In questa fase della sua vita, si sente più il ragazzo che scrive o il nonno misterioso?

«Sono molto il nonno misterioso. Il ragazzo che scrive è la mia vita, quella vera, non c’è nemmeno una bugia in quella storia. È la vita reale, fatta di corpo e materia. Il nonno è la mia coscienza, sa tutto quello che ho vissuto e quindi non mi risponde. Parla ad altri dei suoi pensieri, del suo credo, della sua comicità, del suo modo di essere. Sono due entità che coesistono nella stessa persona ma sono disgiunte: una è la fisicità, l’altra la spiritualità».

Tra queste pagine, c’è anche tanto dolore, penso alla perdita di suo figlio. Affidare il dolore alla carta, lo rende più sopportabile?

«Si, è stata una piccola parte di liberazione anche se la liberazione totale non esiste in cose di questo genere. Quando parlo di questa perdita, quando parlo di mio figlio, non vado mai sull’ovvio, nascondo tutto dietro metafore come quella del cavaliere, e poi c’è la verità dell’ospedale ma anche nel racconto della notte tremenda del 17 aprile, io non parlo di dolore mio ma del dolore delle cose: delle piastrelle, dei neon, dei rami. Faccio sì che tutto il mondo intorno a me sia dolore».

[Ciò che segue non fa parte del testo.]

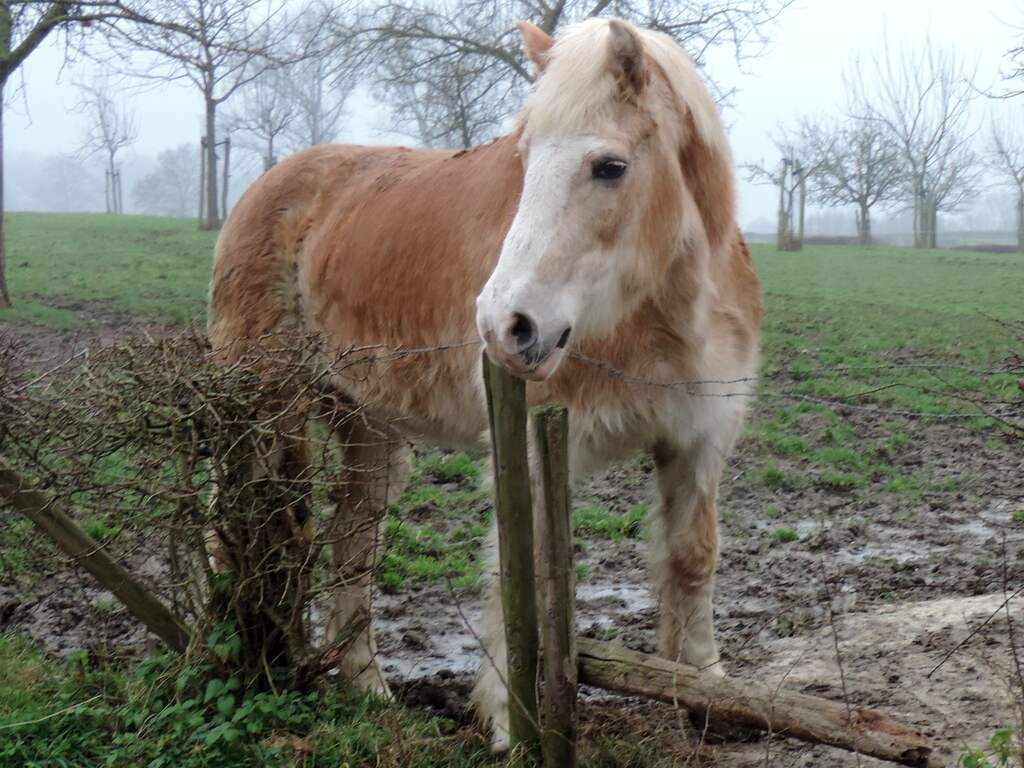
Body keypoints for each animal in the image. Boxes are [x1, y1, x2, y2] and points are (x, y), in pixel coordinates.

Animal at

Nella società della disgregazione dei legami, ci fa più paura essere chiamati amore o chiedere di essere chiamati amore?

«Personalmente, quando qualcuno mi chiama amore sono solo felice. È un bellissimo modo di chiamare, poi gli amori possono essere tante cose: l’amicizia, la simpatia, la sopportabilità. Forse fa più paura ai giovani sentirsi chiamare amore, perché stanno lì che si chiedono se sarà vero o no, cosa accadrà, siamo troppo giovani… Succede che c’è sempre un po’di imbarazzo, soprattutto nei maschi che sono sempre più indifesi delle femmine e anche un po’più imbranati (sorride ndr) ».

Da professore, qual è l’insegnamento più grande che ha ricevuto, magari dai suoi alunni?

«Dai miei alunni ne ho ricevuti tantissimi di insegnamenti, soprattutto quello del bisogno assoluto di una guida vera. Dentro a molti di loro ho percepito la necessità di avere alcune certezze nella vita, e sempre loro mi hanno fatto capire che anch’io avevo lo stesso bisogno di certezze. Perché non si può andare avanti a caso, ci vuole sempre qualche punto di approdo e loro me lo hanno fatto capire: anche questa è una forma d’amore. Poi, a mia volta, ho avuto alcuni professori splendidi che mi hanno insegnato la cultura antica che oggi vale ancora ed è importantissima, e lo hanno fatto in modo aperto, non provocatorio, non crudele: è come un dono che mi è stato fatto».

Oggi è la Festa della Donna: lei ha sempre omaggiato l’universo femminile, a partire dalla figura di sua madre.

«Qualche passo avanti si è fatto, nel senso che c’è una maggiore coscienza comune dell’uguaglianza di genere, grazie anche alle tante e necessarie manifestazioni che si fanno. Una parte di maschi è sulla buona strada, poi purtroppo ci sono sempre quelli, troppi, che non demordono e pensano di possedere il mondo intero quindi anche le loro compagne, mogli. Pensando soprattutto al mondo del lavoro, credo che le donne debbano abbandonare qualsiasi frammento di implicito timore reverenziale verso il maschio, perché non devono mai temere di essere da meno, non devono mai avere paura di non essere all’altezza».